FROYLÁN ALFARO
Querido lector, vivimos en un mundo que celebra la obediencia como virtud. Desde niños, nos enseñan a seguir las reglas, a respetar las jerarquías y a aceptar las normas como si fueran verdades inmutables. Pero la historia del pensamiento humano, esa chispa que nos diferencia de las bestias, no está escrita por aquellos que simplemente siguieron órdenes. Está escrita por los desobedientes. Por aquellos que, ante la presión de lo establecido, se atrevieron a cuestionar, a desafiar, a decir “no” cuando el resto decía “sí”.
La desobediencia, en su esencia más noble, no es un acto de simple rebeldía. No se trata de rechazar las normas por el mero placer de contradecirlas. Es un acto de creación. Cada vez que desobedecemos una regla injusta, cada vez que rompemos con un pensamiento caduco, estamos abriendo espacio para algo nuevo, algo mejor. Galileo desobedeció a la Iglesia y cambió nuestra comprensión del universo. Sócrates, con su insistente cuestionamiento, desobedeció el consenso de Atenas y nos legó la filosofía. Rosa Parks desobedeció la segregación racial, encendiendo la mecha de un movimiento por los Derechos Civiles. Estos actos de desobediencia no fueron caprichosos; fueron necesarios para el avance de la humanidad.

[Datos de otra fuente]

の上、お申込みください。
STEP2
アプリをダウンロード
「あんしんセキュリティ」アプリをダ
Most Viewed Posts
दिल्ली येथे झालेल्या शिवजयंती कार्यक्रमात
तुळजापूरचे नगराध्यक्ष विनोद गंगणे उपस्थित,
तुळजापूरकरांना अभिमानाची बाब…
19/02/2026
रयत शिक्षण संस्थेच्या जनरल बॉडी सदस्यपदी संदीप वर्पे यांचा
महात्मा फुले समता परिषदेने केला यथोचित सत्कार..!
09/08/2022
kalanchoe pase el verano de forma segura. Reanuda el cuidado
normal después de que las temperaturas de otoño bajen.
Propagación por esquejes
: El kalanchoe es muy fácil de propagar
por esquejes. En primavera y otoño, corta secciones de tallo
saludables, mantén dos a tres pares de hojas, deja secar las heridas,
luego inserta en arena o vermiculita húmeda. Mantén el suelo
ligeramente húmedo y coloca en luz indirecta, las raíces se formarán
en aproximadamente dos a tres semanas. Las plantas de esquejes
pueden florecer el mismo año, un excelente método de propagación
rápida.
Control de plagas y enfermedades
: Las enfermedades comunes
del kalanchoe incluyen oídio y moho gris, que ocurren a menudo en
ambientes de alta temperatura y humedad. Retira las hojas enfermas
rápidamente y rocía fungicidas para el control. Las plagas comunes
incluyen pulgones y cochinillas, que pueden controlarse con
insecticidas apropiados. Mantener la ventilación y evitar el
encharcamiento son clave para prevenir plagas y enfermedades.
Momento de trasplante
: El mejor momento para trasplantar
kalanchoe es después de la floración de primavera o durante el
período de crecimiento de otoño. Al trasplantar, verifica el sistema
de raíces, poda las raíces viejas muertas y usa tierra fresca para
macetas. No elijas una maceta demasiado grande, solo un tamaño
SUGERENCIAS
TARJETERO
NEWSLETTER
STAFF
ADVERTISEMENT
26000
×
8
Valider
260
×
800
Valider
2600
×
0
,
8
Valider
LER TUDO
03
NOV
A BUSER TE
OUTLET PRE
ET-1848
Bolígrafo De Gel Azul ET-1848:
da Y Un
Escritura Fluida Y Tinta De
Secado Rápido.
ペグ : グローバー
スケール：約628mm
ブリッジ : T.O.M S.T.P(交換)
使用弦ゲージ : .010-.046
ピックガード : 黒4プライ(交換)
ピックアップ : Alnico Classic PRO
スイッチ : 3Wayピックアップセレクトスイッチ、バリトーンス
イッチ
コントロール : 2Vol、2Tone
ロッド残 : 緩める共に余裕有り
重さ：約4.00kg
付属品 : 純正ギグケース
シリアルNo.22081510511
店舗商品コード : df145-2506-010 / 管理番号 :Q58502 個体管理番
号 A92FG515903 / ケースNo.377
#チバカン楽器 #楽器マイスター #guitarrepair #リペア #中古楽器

¿Por qué, entonces, seguimos glorificando la obediencia ciega? En las escuelas, en los trabajos, en nuestras interacciones cotidianas, se nos premia por no hacer olas, por seguir el camino marcado. Pero, ¿qué sería de nosotros si todos lo hiciéramos? La obediencia puede garantizar una sociedad ordenada, sí, pero es una sociedad sin pensamiento crítico, sin creatividad, sin alma. La desobediencia, por el contrario, aunque caótica en apariencia, es lo que nos permite crecer, es lo que rompe las cadenas que nos atan a lo obsoleto.
Hay una desobediencia productiva, una que es vital para el desarrollo del pensamiento y la sociedad. No es la desobediencia que se regocija en la destrucción, sino la que busca construir algo mejor en su lugar. Es el impulso de decir “esto no está bien” cuando nos enfrentamos a la injusticia, de preguntar “¿por qué debe ser así?” cuando las respuestas que nos dan no son suficientes. Es la desobediencia que conduce al cambio, que impulsa la evolución de las ideas y de la sociedad.

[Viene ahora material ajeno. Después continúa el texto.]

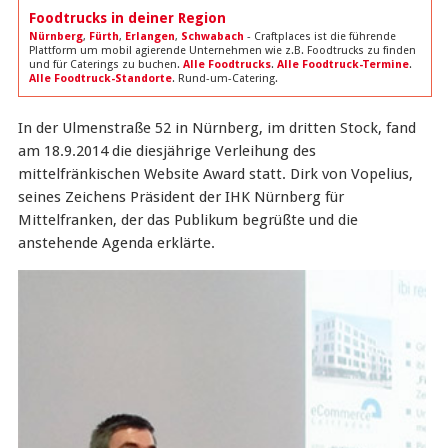
Foodtrucks in deiner Region
Nürnberg
,
Fürth
,
Erlangen
,
Schwabach
- Craftplaces ist die führende
Plattform um mobil agierende Unternehmen wie z.B. Foodtrucks zu finden
und für Caterings zu buchen.
Alle Foodtrucks
.
Alle Foodtruck-Termine
.
Alle Foodtruck-Standorte
. Rund-um-Catering.
In der Ulmenstraße 52 in Nürnberg, im dritten Stock, fand
am 18.9.2014 die diesjährige Verleihung des
mittelfränkischen Website Award statt. Dirk von Vopelius,
seines Zeichens Präsident der IHK Nürnberg für
Mittelfranken, der das Publikum begrüßte und die
anstehende Agenda erklärte.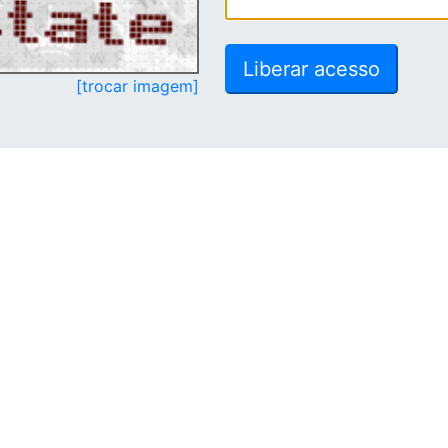
[trocar imagem]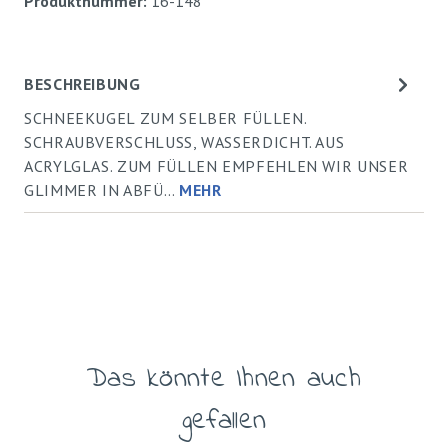
Produktnummer:
16-148
BESCHREIBUNG
SCHNEEKUGEL ZUM SELBER FÜLLEN.
SCHRAUBVERSCHLUSS, WASSERDICHT. AUS
ACRYLGLAS. ZUM FÜLLEN EMPFEHLEN WIR UNSER
GLIMMER IN ABFÜ…
MEHR
Das könnte Ihnen auch
Produktgalerie überspringen
gefallen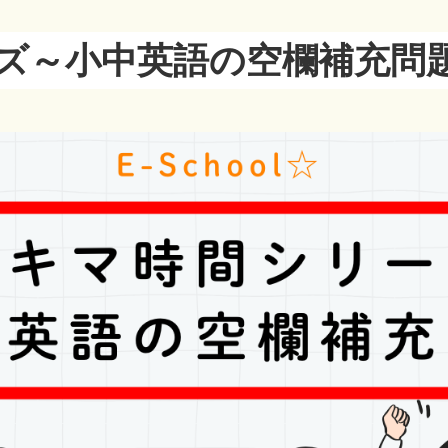
ズ～小中英語の空欄補充問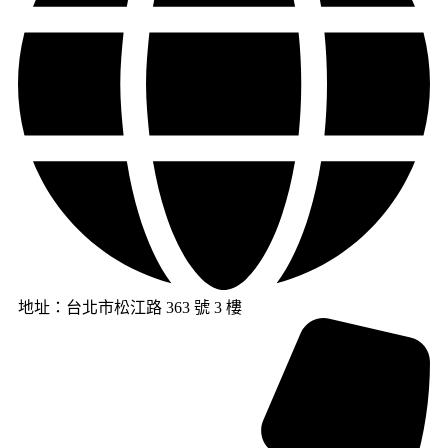
地址：台北市松江路 363 號 3 樓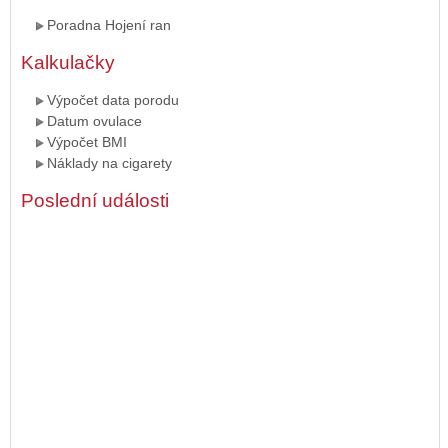
Poradna Hojení ran
Kalkulačky
Výpočet data porodu
Datum ovulace
Výpočet BMI
Náklady na cigarety
Poslední události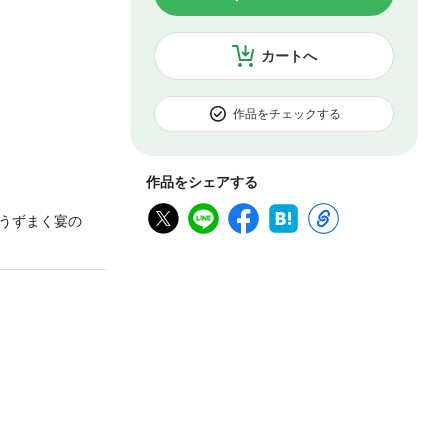
カートへ
作品をチェックする
作品をシェアする
うずまく宴の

Pero desobedecer no es fácil. Implica enfrentarse a la mayoría, a veces a uno mismo. Requiere valor, porque desafiar lo establecido siempre conlleva el riesgo del rechazo, del castigo. Sin embargo, es precisamente en esa valentía donde reside el progreso. Porque aquellos que desobedecen con propósito, con razón, son los verdaderos agentes del cambio. No son los conformistas, sino los inconformes, los que transforman el mundo.

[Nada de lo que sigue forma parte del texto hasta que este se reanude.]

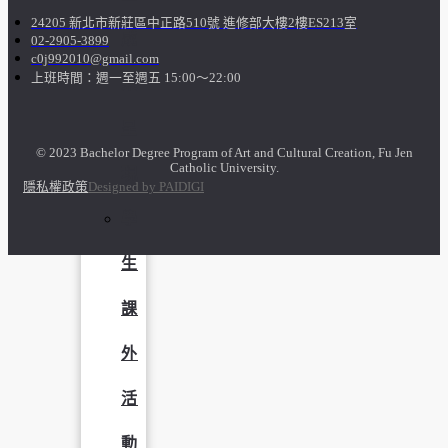
24205 新北市新莊區中正路510號 進修部大樓2樓ES213室
成
02-2905-3899
c0j992010@gmail.com
上班時間：週一至週五 15:00～22:00
果
呈
© 2023 Bachelor Degree Program of Art and Cultural Creation, Fu Jen
Catholic University.
現
隱私權政策
Designed by PAIDIGI
學
生
課
外
活
動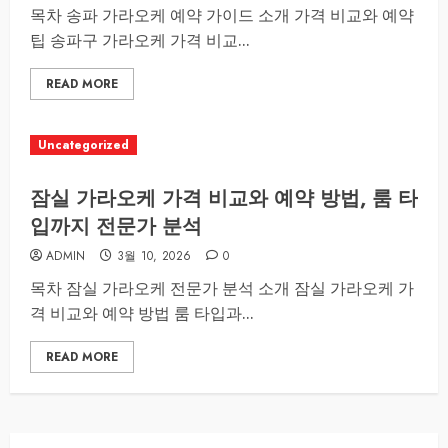
목차 송파 가라오케 예약 가이드 소개 가격 비교와 예약
팁 송파구 가라오케 가격 비교...
READ MORE
Uncategorized
잠실 가라오케 가격 비교와 예약 방법, 룸 타
입까지 전문가 분석
ADMIN
3월 10, 2026
0
목차 잠실 가라오케 전문가 분석 소개 잠실 가라오케 가
격 비교와 예약 방법 룸 타입과...
READ MORE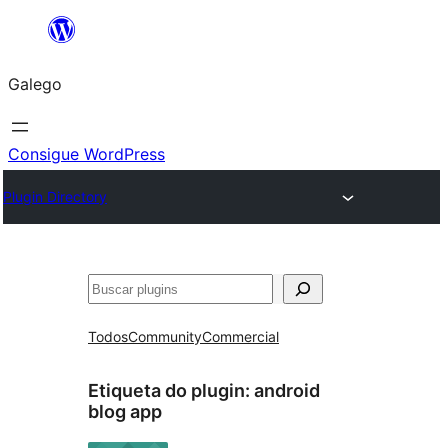
Saltar
ao
Galego
contido
Consigue WordPress
Plugin Directory
Buscar
Todos
Community
Commercial
Etiqueta do plugin:
android
blog app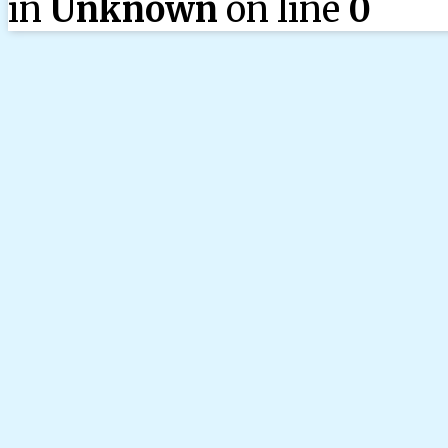
in
Unknown
on line
0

En esta Apología de la desobediencia, no estoy sugiriendo que rechacemos todas las reglas. Estoy apelando a algo más profundo: a nuestra capacidad de pensar críticamente, de cuestionar lo que nos rodea, y de tener el coraje de desobedecer cuando el pensamiento y la justicia lo demandan. Sólo entonces, querido lector, podremos aspirar a una sociedad que no sólo funcione, sino que también piense y progrese.